Actions to take:
1) In the passage on the school gun bill, how many times did New York City police officers fire their guns in 2011?
2) Pick up the passage on the school gun bill right after its last sentence and keep it going.

Text excerpt:
Rapid City writer Ken Steinken expands on the theme I mentioned last week of the Legislature's flip-flops between evidence and emotion. Steinken contends that evidence about real shooting situations supports the educators and law enforcement officials who see House Bill 1087, the school gunslinger bill that our Legislature approved on emotion, putting our kids at greater risk of being shot:

Each year the New York City police department issues a report that analyzes every instance a bullet is fired by one of its 35,000 officers in the line of duty. For 2011 the Annual Firearms Discharge Report estimated that the officers encountered 23 million civilians.

Over the course of the entire year in those millions of interactions there were only 92 times an officer fired his gun. In those 92 instances 19 people were injured and 9 people killed.

My question is where did the rest of the bullets go? Unlike what we sometimes see in movies, police officers only choose to use deadly force when they intend to make somebody dead. They are trained to shoot to kill.

Extracted entries:
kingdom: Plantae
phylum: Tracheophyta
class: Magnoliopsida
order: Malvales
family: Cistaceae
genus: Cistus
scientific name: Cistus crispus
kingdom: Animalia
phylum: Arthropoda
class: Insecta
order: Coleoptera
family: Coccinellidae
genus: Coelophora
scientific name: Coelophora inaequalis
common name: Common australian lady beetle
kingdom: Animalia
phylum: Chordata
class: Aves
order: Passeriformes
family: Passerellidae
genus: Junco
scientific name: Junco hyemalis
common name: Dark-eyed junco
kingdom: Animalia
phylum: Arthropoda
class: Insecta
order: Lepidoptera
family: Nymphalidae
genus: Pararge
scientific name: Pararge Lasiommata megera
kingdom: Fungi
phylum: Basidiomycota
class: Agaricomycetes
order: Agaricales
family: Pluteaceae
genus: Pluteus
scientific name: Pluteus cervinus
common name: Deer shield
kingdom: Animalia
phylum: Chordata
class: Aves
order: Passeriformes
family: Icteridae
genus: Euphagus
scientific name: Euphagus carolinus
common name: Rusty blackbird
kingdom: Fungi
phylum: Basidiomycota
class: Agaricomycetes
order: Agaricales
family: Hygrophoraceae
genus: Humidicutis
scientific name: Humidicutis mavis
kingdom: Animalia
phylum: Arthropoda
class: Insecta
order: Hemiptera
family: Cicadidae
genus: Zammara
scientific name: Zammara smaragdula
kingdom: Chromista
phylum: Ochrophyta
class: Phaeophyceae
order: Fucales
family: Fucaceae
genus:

Responses to the exercise:
1) 92 times.

2)
So these qualified professionals were successful less than 10 percent of the time in delivering a fatal shot. They totally missed their target more than 70 percent of the time. Seven out of every 10 bullets discharged potentially strikes an unintended target [Ken Steinken, "Lawmakers: Facts for Texting Ban; Fear for School Guns," Black Hills Knowledge Network via KOTA, 2013.03.06].

Steinken asks us to consider what that high stray-bullet rate will mean in a crowded school where my daughter is trying to get to recess.

Steinken can speak with authority on how to deal with a school shooting. He was present for the closest thing to a school shooting South Dakota has ever seen:

...I was a teacher at Rapid City Stevens High School in September, 1991. So I have been in a school with an armed gunman in the building.

I talked with my fellow teacher, who left his classroom when his 22 students insisted he do so because they were afraid that their classmate-turned-hostage taker might pull the trigger of the shotgun he stared down the barrel of while trying to dissuade his student from following through with his plan.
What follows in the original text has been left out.